Thanks for your valuable feedback!

W1: Our novelty, and comparison with GLIGEN

Please see our response to reviewer ts3J’s W2 for more details.

W2: Is the multi-scene video only constrained to 16 frames?

We would like to clarify that the generated multi-scene video consists of multiple single-scene videos, while each single-scene video contains 16 frames. The video plan can contain as many scenes as is needed for the video.

In addition, the number of frames in each single scene (16 here) are dependent on the video generation model (ie, ModelScopeT2V), which can be easily extended with backbones that can generate more frames (25 frames in SVD, and even 221 frames in open-sora-plan). Some training-free frame-extension methods (e.g., FreeNoise [1]) can be seamlessly integrated into our framework.

W3: Failure cases

Our method inherits two shortcomings of bounding-box-based control.

Firstly, some objects might not follow the bounding box control well when there are too many overlapping bounding boxes. When multiple objects are in the same overlapping bounding box area, the CLIP image embeddings from the cropped object regions share pixels, making it difficult to disentangle their identities. As we can see from the gifs under the folder ./Failure Cases in this link: https://anonymous.4open.science/r/VideoDirectorGPT_COLM-CDC8. The “fresh lemon” and “sliced onion”, which have relatively small bounding box sizes, are not following the box control well. Adopting layer-wise object generation (e.g., LayerDiffuse [2]) could be a potential solution to this problem.

Secondly, when a bounding box does not move across frames (e.g., box of background), it is hard to make sure the background is kept static. As shown in Fig. 13, it’s hard for us to generate a moving bottle with a static background, and a moving boat with a completely static background. The static/dynamic of the background are usually determined by the prior knowledge of the video generation model.
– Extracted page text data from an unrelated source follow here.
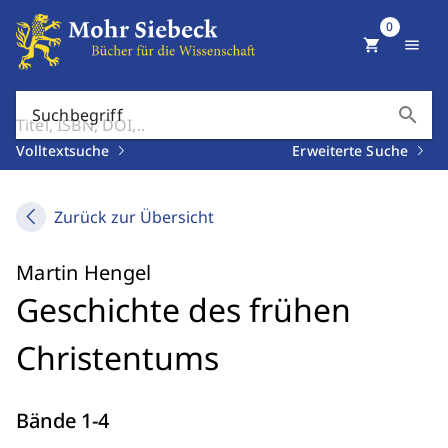
0
shopping_cart
menu
search
Suchbegriff
Volltextsuche
Erweiterte Suche
Zurück zur Übersicht
Martin Hengel
Geschichte des frühen
Christentums
Bände 1-4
Adopting methods that can explicitly handle camera movement (e.g., CameraCtrl [3]) could be a potential solution.

[1] Qiu, et al. "Freenoise: Tuning-free longer video diffusion via noise rescheduling." arXiv preprint arXiv:2310.15169 (2023)

[2] Zhang, et al. "Transparent Image Layer Diffusion using Latent Transparency." arXiv preprint arXiv:2402.17113 (2024)

[3] He, et al. "Cameractrl: Enabling camera control for text-to-video generation." arXiv preprint arXiv:2404.02101 (2024)

评论

This rebuttal mostly addresses my concerns. I keep my score as 6.

评论

We thank the reviewer for their time and effort in reviewing our paper.

We hope that our response has addressed all the questions and hope that the reviewer can consider revising the score based on our response. We are also happy to discuss any additional questions.

With sincere regards,

The authors

最终决定

The paper proposes an approach for planning video scenes using LLMs. Reviewers had several concerns regarding novelty and evaluation. The authors provided results for more baselines and evaluations. Overall I agree there are potentially interesting ideas here, and I propose that the authors address the comments raised.